Another factor to take into consideration is whether to use single-entry or double-entry bookkeeping. Single-entry means recording only one side of a transaction, much like keeping a check register. This system works with businesses with low volumes of transactions.
Double-entry, meanwhile, records at least two sides of all transaction. This means that at least one debit is made to one account, and at least one credit is made to another. Both sides of all transactions are logged, making it easy to spot mistakes and errors. This system works for all types of business.
The next thing to determine when setting up a bookkeeping system is what software or program to use. Many companies use computer software to stay abreast of their accounting journal and bookkeeping entries. The small ones use basic spreadsheets (like Microsoft Excel) while the bigger ones utilize complex software to maintain their books.
Lastly, firms must establish its chart of accounts, a list of financial accounts to be used by the bookkeeper for recording transactions in the company’s general ledger.
Bookkeeping: The basics
To understand bookkeeping a little deeper, it is vital to understand the three major factors associated with this process: Balance Sheet, Income Statement, as well as Cash Flow Statement
The first one, the Balance Sheet, basically presents the company’s exact financial status—including its assets, its liabilities, and its owner’s equity. Assets are the resources the company uses to operate its activities, while the Liabilities are the firm’s debts. The Owner’s Equity, on the other hand, is the share of company assets owned by the shareholders or owners.

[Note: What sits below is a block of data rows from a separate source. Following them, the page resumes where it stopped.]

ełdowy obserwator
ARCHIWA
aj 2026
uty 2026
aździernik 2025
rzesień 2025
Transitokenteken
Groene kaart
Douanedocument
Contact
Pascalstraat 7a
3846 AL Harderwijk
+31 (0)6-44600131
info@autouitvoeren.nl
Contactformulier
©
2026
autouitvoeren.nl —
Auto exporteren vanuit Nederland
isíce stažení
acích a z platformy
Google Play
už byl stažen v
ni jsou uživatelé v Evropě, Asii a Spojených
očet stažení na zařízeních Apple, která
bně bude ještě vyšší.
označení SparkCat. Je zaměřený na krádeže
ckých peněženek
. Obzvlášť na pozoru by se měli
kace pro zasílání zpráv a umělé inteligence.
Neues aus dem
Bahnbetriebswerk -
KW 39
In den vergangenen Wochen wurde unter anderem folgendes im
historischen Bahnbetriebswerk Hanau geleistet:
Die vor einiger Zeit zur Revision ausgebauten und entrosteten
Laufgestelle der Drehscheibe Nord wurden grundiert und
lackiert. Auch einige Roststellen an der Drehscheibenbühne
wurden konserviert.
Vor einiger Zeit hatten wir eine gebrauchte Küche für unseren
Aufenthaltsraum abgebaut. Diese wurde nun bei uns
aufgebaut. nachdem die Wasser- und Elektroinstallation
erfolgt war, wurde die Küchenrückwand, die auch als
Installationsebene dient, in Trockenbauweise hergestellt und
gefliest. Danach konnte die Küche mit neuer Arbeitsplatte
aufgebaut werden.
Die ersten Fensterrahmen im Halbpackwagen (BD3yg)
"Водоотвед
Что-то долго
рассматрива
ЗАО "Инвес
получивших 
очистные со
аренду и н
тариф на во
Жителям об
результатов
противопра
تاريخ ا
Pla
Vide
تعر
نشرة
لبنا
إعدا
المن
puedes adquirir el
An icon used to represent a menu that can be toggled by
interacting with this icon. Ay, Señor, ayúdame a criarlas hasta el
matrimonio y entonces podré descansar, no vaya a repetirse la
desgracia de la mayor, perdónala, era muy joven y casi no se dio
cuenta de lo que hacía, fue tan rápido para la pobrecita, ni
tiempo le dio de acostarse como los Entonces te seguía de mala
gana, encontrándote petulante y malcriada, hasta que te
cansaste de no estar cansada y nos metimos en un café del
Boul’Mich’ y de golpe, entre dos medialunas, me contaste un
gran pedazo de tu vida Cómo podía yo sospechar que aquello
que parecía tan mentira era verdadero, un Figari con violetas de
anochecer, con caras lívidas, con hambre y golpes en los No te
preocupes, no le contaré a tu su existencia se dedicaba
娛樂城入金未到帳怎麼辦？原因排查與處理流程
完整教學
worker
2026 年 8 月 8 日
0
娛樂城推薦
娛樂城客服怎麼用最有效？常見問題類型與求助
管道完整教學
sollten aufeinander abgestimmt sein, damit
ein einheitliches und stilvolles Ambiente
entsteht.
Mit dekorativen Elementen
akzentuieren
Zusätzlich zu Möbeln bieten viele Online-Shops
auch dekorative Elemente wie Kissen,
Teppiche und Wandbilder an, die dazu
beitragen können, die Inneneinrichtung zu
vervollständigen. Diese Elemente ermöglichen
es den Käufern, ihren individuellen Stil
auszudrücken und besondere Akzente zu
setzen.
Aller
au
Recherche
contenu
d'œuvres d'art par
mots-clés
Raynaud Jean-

These three main components must always be balanced. This is why the statement operates on the equation: Assets = Equity + Liabilities.
The Income Statement is what many entrepreneurs call the Profit and Loss (P&L) Statement. It shows how much money was spent and how much revenue was made during a specific time period. This Statement covers the Total Revenue, the income for services provided and products sold; Total Cost of Goods Sold (COGS), the expenses directly linked to producing sales revenue; and the Total Expenses, or the expenses you have to pay to keep the business going.
These points allow the bookkeeper to calculate the business’ net income.
Cash Flow Statement, meanwhile, indicate the firm’s sources of revenue, what the cash was used for, as well as the change in balance over time as a result of those expenses.